Written exercise ->
Return the lines starting at the one that contains "Sample entry: 8h15m24s" and ending at the one that contains "Entry: 9h08m22s", exactly as they appear.

Record list ->
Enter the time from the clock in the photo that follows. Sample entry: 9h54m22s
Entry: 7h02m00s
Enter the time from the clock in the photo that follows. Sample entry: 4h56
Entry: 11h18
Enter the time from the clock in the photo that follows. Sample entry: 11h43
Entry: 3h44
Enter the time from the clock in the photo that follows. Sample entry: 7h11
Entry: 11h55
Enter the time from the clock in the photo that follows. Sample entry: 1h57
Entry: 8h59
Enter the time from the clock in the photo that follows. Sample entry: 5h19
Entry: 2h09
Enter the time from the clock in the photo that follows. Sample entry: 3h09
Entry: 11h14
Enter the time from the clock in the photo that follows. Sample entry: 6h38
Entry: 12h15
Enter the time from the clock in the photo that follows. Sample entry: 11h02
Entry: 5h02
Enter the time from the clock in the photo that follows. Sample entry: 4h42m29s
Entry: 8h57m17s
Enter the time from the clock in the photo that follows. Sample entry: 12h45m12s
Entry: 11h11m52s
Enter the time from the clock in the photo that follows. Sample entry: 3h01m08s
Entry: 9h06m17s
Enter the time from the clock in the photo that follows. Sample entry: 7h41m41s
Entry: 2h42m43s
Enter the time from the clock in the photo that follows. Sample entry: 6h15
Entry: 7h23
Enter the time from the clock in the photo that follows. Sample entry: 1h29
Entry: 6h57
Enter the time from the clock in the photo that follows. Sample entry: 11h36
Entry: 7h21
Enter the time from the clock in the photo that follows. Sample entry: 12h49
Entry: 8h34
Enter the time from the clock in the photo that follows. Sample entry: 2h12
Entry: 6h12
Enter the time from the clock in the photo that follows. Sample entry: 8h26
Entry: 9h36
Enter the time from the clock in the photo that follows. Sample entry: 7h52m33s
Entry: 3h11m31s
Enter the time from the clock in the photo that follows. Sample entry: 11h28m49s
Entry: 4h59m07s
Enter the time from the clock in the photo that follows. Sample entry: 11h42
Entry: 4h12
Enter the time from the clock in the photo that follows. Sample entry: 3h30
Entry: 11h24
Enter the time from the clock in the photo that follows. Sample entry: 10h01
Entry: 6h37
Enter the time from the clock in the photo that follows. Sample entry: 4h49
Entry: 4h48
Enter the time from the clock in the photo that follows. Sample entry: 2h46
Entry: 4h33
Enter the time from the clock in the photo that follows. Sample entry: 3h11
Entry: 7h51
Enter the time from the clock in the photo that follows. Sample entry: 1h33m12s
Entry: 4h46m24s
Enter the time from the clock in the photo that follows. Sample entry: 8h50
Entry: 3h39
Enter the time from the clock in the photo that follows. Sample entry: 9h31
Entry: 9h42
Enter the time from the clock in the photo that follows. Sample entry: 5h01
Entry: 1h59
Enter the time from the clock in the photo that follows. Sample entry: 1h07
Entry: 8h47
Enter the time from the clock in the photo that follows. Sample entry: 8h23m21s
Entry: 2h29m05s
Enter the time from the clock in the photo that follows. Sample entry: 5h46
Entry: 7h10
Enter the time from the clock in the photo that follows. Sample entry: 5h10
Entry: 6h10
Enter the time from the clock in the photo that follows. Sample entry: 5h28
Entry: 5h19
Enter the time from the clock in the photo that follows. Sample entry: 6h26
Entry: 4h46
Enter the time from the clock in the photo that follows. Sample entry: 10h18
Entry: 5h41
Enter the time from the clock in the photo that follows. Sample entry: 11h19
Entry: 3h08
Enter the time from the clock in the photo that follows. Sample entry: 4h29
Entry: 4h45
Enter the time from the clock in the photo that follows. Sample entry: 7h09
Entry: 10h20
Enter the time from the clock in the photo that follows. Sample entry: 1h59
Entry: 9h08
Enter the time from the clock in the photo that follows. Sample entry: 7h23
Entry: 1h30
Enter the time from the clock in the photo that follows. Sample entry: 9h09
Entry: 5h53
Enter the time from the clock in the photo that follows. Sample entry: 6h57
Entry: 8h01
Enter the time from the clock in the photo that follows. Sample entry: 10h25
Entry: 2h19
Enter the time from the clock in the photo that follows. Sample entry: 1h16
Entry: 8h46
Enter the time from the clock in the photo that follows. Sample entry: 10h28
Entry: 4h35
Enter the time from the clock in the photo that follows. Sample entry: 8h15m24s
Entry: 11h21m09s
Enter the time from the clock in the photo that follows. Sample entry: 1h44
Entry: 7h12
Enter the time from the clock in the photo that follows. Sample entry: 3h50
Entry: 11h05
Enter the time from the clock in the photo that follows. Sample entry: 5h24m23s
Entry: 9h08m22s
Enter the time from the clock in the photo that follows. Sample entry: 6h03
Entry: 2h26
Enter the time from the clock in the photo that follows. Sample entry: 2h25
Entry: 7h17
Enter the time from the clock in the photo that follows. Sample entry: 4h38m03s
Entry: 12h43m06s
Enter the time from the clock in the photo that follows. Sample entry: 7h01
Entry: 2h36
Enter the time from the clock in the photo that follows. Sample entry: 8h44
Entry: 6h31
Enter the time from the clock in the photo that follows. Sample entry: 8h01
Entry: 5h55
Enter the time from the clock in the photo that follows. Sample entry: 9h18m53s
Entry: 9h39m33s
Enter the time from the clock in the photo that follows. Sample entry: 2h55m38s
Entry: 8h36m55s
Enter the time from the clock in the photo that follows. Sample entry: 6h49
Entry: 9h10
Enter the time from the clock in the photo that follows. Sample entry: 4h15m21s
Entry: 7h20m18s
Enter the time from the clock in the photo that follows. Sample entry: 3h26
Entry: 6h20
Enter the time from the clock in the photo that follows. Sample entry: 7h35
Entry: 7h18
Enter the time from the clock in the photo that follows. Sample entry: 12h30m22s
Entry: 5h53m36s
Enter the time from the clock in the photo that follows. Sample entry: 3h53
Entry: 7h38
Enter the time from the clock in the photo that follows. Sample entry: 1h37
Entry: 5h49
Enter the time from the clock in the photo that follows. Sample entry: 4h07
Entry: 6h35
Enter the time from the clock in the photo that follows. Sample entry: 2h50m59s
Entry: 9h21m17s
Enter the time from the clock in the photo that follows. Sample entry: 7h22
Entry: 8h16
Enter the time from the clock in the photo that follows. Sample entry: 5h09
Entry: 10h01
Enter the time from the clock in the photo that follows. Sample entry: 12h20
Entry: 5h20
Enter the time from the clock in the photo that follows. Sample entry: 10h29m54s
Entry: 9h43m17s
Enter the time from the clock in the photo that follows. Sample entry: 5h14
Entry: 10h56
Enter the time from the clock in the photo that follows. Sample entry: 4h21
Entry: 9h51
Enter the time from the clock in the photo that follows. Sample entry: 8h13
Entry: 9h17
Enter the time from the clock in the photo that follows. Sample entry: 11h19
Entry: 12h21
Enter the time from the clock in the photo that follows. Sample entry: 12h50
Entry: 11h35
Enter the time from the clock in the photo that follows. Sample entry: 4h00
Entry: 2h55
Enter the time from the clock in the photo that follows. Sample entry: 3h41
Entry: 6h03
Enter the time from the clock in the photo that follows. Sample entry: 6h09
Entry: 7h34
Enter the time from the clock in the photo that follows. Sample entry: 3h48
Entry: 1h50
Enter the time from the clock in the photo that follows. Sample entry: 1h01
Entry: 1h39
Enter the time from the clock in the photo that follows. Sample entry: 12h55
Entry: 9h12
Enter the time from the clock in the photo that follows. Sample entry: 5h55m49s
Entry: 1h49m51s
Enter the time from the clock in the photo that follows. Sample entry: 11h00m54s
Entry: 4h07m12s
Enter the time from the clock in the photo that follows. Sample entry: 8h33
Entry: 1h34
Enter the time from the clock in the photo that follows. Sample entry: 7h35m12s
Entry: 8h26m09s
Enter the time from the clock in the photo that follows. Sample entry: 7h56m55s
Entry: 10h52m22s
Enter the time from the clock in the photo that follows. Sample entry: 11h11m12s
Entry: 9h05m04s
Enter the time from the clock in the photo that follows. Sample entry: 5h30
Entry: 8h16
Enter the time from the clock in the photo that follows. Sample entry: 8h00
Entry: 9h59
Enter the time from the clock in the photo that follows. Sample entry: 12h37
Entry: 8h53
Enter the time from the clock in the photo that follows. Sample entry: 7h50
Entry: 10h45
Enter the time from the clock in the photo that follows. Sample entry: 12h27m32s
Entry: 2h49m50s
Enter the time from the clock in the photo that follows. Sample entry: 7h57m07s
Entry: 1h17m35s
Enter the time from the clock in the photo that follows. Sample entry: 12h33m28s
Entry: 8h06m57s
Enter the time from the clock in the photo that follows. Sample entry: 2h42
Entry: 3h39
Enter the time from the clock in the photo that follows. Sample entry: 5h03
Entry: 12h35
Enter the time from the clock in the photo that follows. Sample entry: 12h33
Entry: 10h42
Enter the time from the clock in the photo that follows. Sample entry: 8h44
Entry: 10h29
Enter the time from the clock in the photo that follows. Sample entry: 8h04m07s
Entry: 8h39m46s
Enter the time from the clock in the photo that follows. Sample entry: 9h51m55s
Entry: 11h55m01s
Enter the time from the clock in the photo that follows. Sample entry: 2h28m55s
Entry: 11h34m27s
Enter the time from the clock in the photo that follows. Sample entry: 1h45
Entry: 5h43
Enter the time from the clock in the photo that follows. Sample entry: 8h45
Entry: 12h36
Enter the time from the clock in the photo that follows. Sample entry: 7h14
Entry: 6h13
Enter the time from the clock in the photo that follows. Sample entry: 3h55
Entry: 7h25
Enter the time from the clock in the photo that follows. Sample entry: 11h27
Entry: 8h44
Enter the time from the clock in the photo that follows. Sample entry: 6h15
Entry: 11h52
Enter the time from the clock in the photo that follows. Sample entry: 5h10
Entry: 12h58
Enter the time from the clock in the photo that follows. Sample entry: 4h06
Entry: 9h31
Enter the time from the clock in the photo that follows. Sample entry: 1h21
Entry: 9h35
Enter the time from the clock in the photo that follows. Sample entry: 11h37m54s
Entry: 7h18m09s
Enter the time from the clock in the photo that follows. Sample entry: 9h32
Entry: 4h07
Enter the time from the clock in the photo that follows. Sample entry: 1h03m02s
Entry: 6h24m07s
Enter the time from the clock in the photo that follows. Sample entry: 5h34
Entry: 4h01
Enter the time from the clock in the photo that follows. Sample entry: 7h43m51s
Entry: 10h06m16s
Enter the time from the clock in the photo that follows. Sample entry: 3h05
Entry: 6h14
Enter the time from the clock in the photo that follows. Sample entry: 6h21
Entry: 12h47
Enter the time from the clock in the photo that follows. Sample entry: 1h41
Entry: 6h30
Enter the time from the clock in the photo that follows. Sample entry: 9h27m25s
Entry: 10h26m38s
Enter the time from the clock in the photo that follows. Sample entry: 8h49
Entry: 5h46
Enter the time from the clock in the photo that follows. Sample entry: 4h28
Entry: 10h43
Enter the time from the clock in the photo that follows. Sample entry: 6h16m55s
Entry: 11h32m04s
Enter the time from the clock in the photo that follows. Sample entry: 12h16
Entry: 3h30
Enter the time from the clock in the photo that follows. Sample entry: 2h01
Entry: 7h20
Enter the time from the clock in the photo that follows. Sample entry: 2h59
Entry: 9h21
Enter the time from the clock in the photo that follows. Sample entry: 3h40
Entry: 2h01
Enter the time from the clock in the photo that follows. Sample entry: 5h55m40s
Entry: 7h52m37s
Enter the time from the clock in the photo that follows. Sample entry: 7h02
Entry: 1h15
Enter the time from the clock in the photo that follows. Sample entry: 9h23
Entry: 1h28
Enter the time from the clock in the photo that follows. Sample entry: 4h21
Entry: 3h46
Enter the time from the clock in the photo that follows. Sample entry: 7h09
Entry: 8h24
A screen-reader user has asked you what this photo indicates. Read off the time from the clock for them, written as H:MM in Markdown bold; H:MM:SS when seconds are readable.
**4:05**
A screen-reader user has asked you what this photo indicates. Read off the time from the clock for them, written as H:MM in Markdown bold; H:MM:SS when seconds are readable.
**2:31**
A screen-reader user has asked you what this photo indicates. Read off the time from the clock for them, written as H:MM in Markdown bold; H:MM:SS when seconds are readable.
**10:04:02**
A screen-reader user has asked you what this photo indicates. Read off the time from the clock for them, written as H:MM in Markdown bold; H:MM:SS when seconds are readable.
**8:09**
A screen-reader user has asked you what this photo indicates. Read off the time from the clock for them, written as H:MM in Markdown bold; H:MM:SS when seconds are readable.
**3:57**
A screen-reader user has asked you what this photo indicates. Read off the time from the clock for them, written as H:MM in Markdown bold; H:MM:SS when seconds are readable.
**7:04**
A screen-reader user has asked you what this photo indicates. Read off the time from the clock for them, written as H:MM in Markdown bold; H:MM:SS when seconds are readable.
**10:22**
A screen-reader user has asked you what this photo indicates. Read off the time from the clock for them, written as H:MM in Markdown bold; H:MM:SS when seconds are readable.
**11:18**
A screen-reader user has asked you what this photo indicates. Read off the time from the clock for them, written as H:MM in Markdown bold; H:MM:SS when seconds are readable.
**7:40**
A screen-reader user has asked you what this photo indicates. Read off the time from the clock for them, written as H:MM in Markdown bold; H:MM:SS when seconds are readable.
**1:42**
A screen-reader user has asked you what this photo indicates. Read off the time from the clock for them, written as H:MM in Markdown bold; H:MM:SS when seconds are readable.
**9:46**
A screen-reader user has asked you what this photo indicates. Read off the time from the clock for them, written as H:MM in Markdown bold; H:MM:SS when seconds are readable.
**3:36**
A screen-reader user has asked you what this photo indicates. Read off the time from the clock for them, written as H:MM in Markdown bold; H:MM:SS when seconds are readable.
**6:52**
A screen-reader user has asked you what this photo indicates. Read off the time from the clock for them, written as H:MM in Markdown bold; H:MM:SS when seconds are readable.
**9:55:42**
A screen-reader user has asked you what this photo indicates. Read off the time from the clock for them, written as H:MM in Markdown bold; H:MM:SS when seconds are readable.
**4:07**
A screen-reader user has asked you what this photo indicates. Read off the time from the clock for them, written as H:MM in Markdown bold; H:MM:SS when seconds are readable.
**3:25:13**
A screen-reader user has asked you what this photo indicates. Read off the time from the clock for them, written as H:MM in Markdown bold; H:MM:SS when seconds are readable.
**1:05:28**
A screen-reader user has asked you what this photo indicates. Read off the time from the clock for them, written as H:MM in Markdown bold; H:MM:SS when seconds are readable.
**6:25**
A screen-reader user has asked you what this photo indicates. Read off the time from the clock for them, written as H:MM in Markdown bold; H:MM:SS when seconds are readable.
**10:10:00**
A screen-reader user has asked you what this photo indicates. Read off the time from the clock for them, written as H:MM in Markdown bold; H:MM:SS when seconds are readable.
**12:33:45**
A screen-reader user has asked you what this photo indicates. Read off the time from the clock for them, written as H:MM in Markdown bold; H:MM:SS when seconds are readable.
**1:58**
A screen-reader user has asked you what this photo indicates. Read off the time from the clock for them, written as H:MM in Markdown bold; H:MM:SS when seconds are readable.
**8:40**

The reply ->
Enter the time from the clock in the photo that follows. Sample entry: 8h15m24s
Entry: 11h21m09s
Enter the time from the clock in the photo that follows. Sample entry: 1h44
Entry: 7h12
Enter the time from the clock in the photo that follows. Sample entry: 3h50
Entry: 11h05
Enter the time from the clock in the photo that follows. Sample entry: 5h24m23s
Entry: 9h08m22s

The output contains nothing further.